Exemption of allowances received by employees will be raised in conformity with the recommendations of the Fifth Pay Commission.
Limit of gross receipts for compulsory maintenance of books by professionals will be enhanced from Rs.60,000 to Rs.1,50,000.
Advisory limit for disposal of departmental appeals by Appellate Tribunal will be provided for in law.
171. To sum up, Mr. Speaker, Sir, as a result of various proposals made in this budget on the direct taxes, the estimated revenue in 2000-2001 would be Rs.72,105 crore, including the component of additional resource mobilisation of Rs.5,080 crore.
172. Mr. Speaker, Sir, with these proposals I estimate total tax revenue receipts for the Centre at Rs.1,46,209 crore and the fiscal deficit at Rs.1,11,275 crore or 5.1% of GDP. I could have sought a deeper cut in the fiscal deficit, but a substantially higher level of revenue mobilization would have hurt the industrial recovery under way at present. Thus, in the short-run, I had to carefully balance the need for fiscal consolidation with the need to nurture the recovery phase of a growth cycle. I hope this august House will support the balance I have struck in this budget.
173. Growth is not just an end in itself. It is the critical vehicle for increasing employment and raising the living standards of our people, especially of the poorest. Sustained, broad-based growth, combined with all our programmes for accelerating rural development, building roads, promoting housing, boosting knowledge-based industries and enhancing the quality of human resources, will impart a strong impetus to employment expansion.
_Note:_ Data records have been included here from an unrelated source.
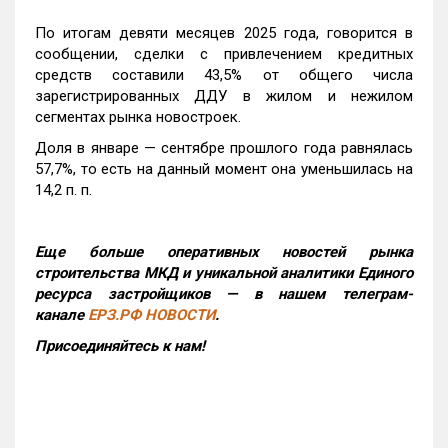
По итогам девяти месяцев 2025 года, говорится в
сообщении, сделки с привлечением кредитных
средств составили 43,5% от общего числа
зарегистрированных ДДУ в жилом и нежилом
сегментах рынка новостроек.
Доля в январе — сентябре прошлого года равнялась
57,7%, то есть на данный момент она уменьшилась на
14,2 п. п.
Еще больше оперативных новостей рынка
строительства МКД и уникальной аналитики Единого
ресурса застройщиков — в нашем телеграм-
канале
ЕРЗ.РФ НОВОСТИ
.
Присоединяйтесь к нам!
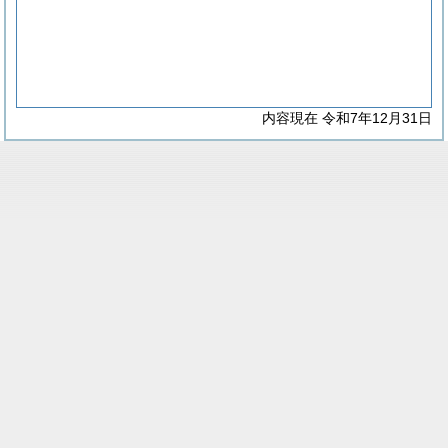
内容現在 令和7年12月31日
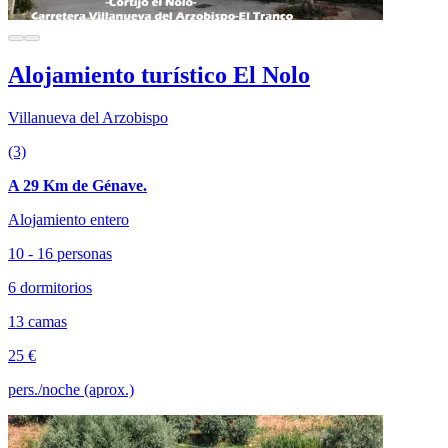
Alojamiento turístico El Nolo
Villanueva del Arzobispo
(3)
A 29 Km de Génave.
Alojamiento entero
10 - 16 personas
6 dormitorios
13 camas
25 €
pers./noche (aprox.)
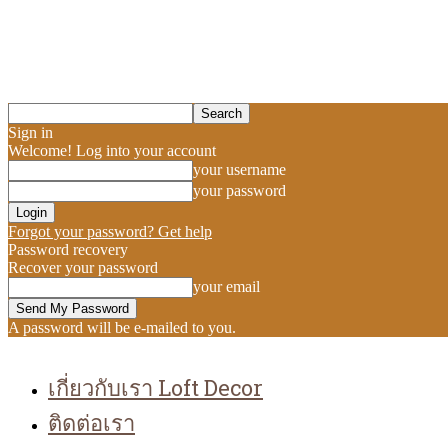
Sign in
Welcome! Log into your account
your username
your password
Forgot your password? Get help
Password recovery
Recover your password
your email
A password will be e-mailed to you.
เกี่ยวกับเรา Loft Decor
ติดต่อเรา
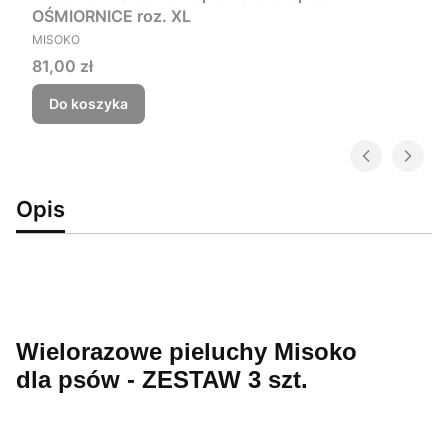
OŚMIORNICE roz. XL
PRODUCENT
MISOKO
Cena
81,00 zł
Do koszyka
Opis
Wielorazowe pieluchy Misoko
dla psów
- ZESTAW 3 szt.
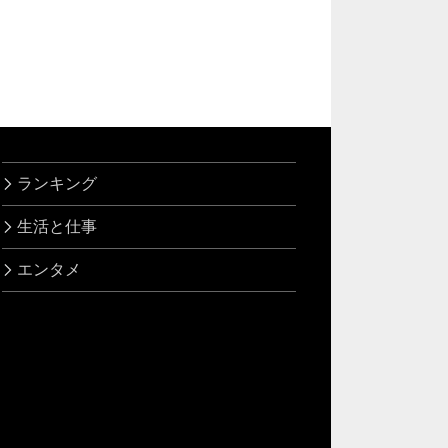
ランキング
生活と仕事
エンタメ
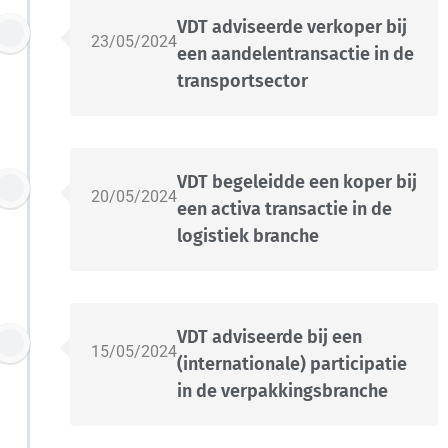
VDT adviseerde verkoper bij
23/05/2024
een aandelentransactie in de
transportsector
VDT begeleidde een koper bij
20/05/2024
een activa transactie in de
logistiek branche
VDT adviseerde bij een
15/05/2024
(internationale) participatie
in de verpakkingsbranche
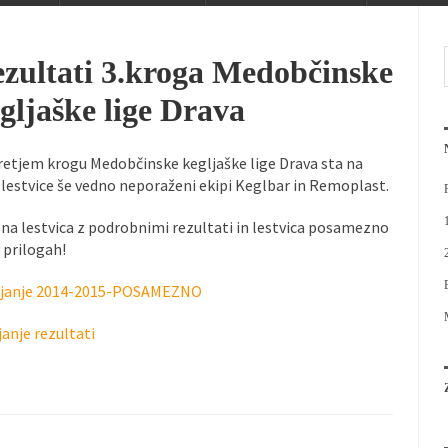
ob Dravi vabi vse člane in...
Pričela se je n
Bowling liga bajta 2025/26
Mini olimpij
zultati 3.kroga Medobčinske
 ob Dravi, je v sodelovanju z...
gljaške lige Drava
retjem krogu Medobčinske kegljaške lige Drava sta na
 lestvice še vedno neporaženi ekipi Keglbar in Remoplast.
na lestvica z podrobnimi rezultati in lestvica posamezno
v prilogah!
ljanje 2014-2015-POSAMEZNO
janje rezultati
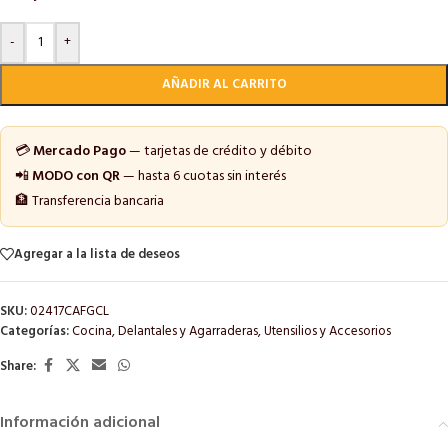
-
+
AÑADIR AL CARRITO
💳
Mercado Pago
— tarjetas de crédito y débito
📲
MODO con QR
— hasta 6 cuotas sin interés
🏦 Transferencia bancaria
Agregar a la lista de deseos
SKU:
02417CAFGCL
Categorías:
Cocina
,
Delantales y Agarraderas
,
Utensilios y Accesorios
Share:
Información adicional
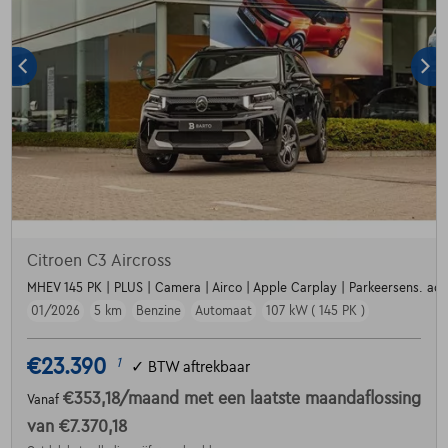
Citroen C3 Aircross
MHEV 145 PK | PLUS | Camera | Airco | Apple Carplay | Parkeersens. achte
01/2026
5 km
Benzine
Automaat
107 kW ( 145 PK )
€23.390
1
✓
BTW aftrekbaar
€353,18
/maand
met een laatste maandaflossing
Vanaf
van
€7.370,18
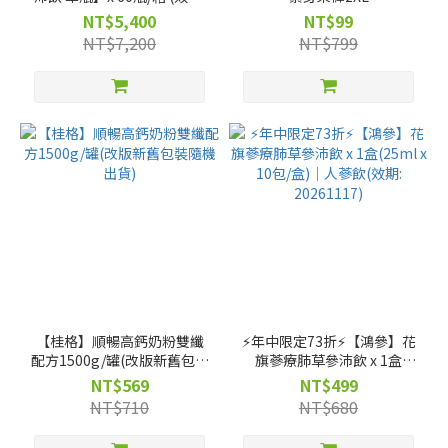
20261223)---僅限宅配
NT$5,400
NT$99
NT$7,200
NT$799
【桂格】順暢高鈣奶粉雙纖
⚡年中限定73折⚡【鴻參】花
配方1500g/罐(改版新舊包裝
旗蔘療肺草參沛飲 x 1盒
隨機出貨)
(25ml x 10包/盒)｜人蔘飲
NT$569
NT$499
(效期: 20261117)
NT$710
NT$680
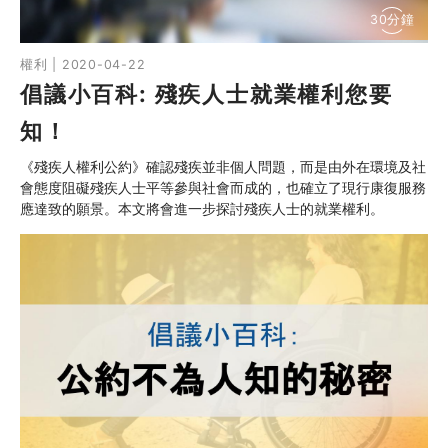
30分鐘
權利 | 2020-04-22
倡議小百科: 殘疾人士就業權利您要
知！
《殘疾人權利公約》確認殘疾並非個人問題，而是由外在環境及社
會態度阻礙殘疾人士平等參與社會而成的，也確立了現行康復服務
應達致的願景。本文將會進一步探討殘疾人士的就業權利。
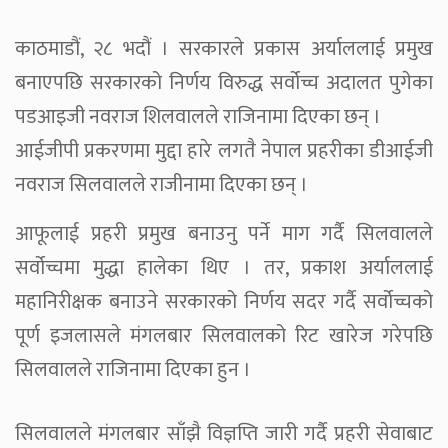
काठमाडौं, २८ भदौं । सरकारले प्रकास अर्याललाई प्रमुख
बनाएपछि सरकारको निर्णय विरुद्ध सर्वोच्च अदालत पुगेका
पडआइजी नवराज शिलवालले राजिनामा दिएका छन् ।
आईजीपी प्रकरणमा मुद्दा हारे लगतै नेपाल प्रहरीका डीआईजी
नवराज सिलवालले राजीनामा दिएका छन् ।
आफूलाई प्रहरी प्रमुख बनाउनु पर्ने माग गर्दै सिलवालले
सर्वोच्चमा मुद्धा हालेका थिए । तर, प्रकाश अर्याललाई
महानिरीक्षक बनाउने सरकारको निर्णय सदर गर्दै सर्वोच्चको
पूर्ण इजलासले मंगलबार सिलवालको रिट खारेज गरेपछि
सिलवालले राजिनामा दिएका हुन ।
सिलवालले मंगलबार साँझै विज्ञप्ति जारी गर्दै प्रहरी सेवाबाट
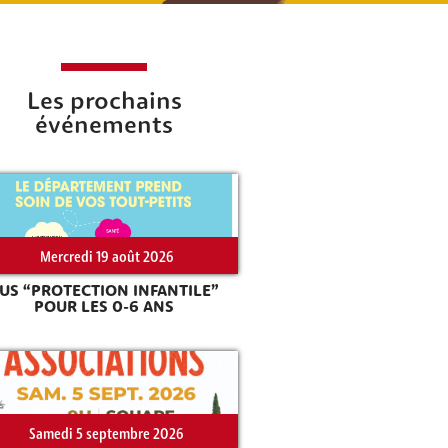
Les prochains
événements
Mercredi 19 août 2026
US “PROTECTION INFANTILE”
POUR LES 0-6 ANS
Samedi 5 septembre 2026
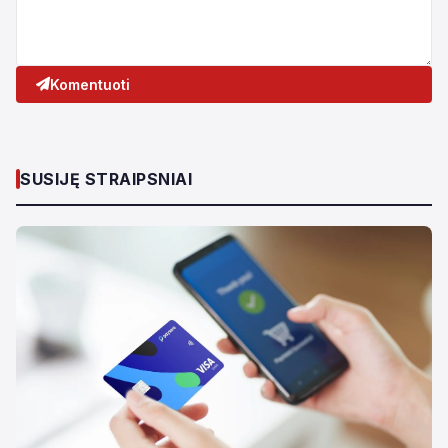
Komentuoti
SUSIJĘ STRAIPSNIAI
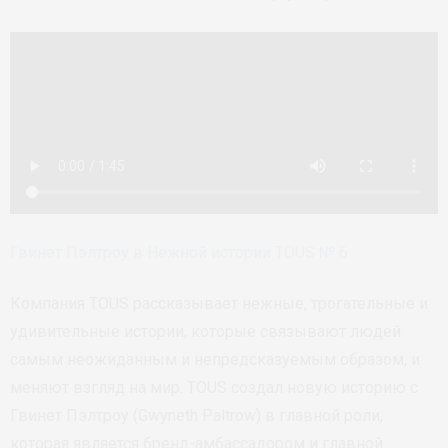
Гвинет Пэлтроу в Нежной истории TOUS № 6
Компания TOUS рассказывает нежные, трогательные и
удивительные истории, которые связывают людей
самым неожиданным и непредсказуемым образом, и
меняют взгляд на мир. TOUS создал новую историю с
Гвинет Пэлтроу (Gwyneth Paltrow) в главной роли,
которая является бренд-амбассадором и главной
There can be no better cure for the problem of poverty than this in our country.
174. Sir, the millenium has heralded the arrival of the Indian economy on the global stage. In two short years, we have shown that Indian talent and Indian effort is second to none. In two short years we have ensured that "made in India" is a compliment for any product or service. In two short years we have sent notice to the world that India will be an economic superpower in the 21st century. The world’s eyes are now upon us, and we will deliver.
175. Mr. Speaker, Sir, with these words, I commend the budget to this august House.